Picking up where Teller left off and quick as a missile countdown they came up with a mini-reactor that seemed so “dead simple” that it would eliminate the possibility of the human errors that caused Chernobyl and Three Mile Island. Gladwell has it producing something like “one to three gigawatts of power, which is enough to serve a medium-size city … the core would be no more than several metres wide and about 10m long”. Enclosed in a sealed, armoured box it “would work for 30 years without need for refuelling” and would run on thorium, a mildly radioactive material in abundant supply. (IV calculates that the world has enough for 100,000 years.) Even better, it could use the spent fuel from existing nuclear plants. “We have 30 guys working on it,” says Myhrvold.

You get the idea.

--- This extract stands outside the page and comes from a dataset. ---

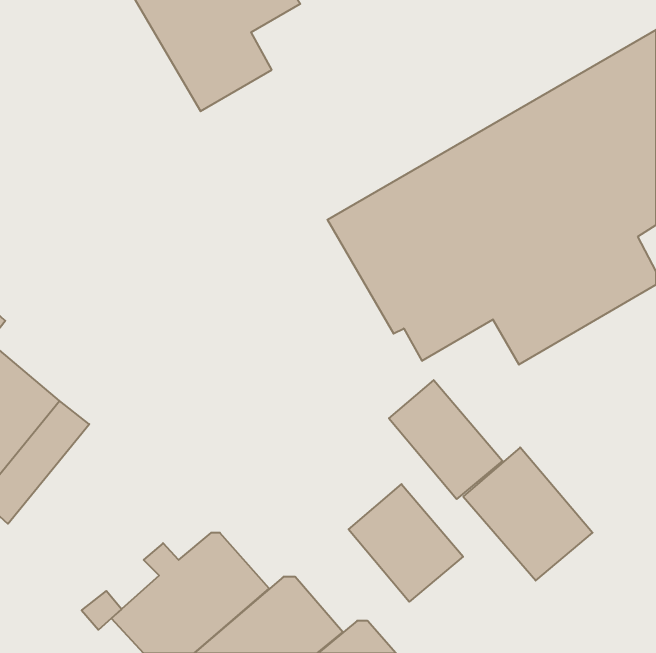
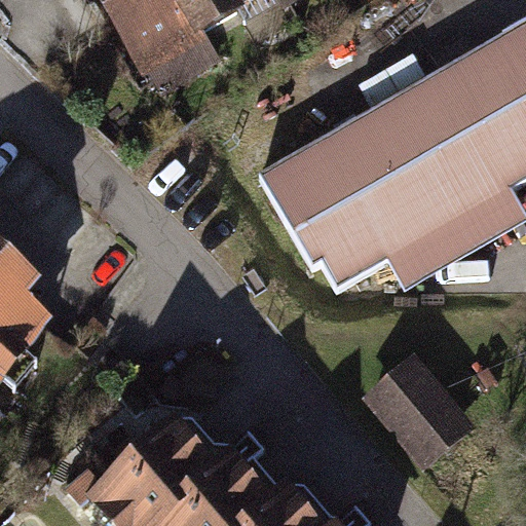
building: [389,380,502,499] -> none
building: [349,484,463,602] -> none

And they’ve plenty more where that came from. Thanks to a “think tank” approach that groups people who, in normal circumstances, would never meet. Let alone work together.

Kev should email Myhrvold. Ask him to open branch offices in Australia. Or simply round up some of our best and brightest from diverse disciplines or no discipline at all and see what happens.

The 20/20 summit put people together in streams, according to their areas of special interest. This approach is entirely different. Mix ’em up and let ’em rip.

“It was a long dinner,” one of IV’s co-founders recalls. “I thought we were just chewing the rag. But next day the attorney comes up with eight single-spaced pages flagging 30 different inventions from dinner. Dinner!”

Improvements in microchips, in jet engines, in the way neurosurgeons repair aneurysms. And for those with declining eyesight, “automatic battery-powered glasses with a tiny camera that reads the image off the retina and adjusts the fluid-filled lenses automatically, up to 10 times a second”. Scores of projects off and running. Imagine what you’d get from a few long lunches.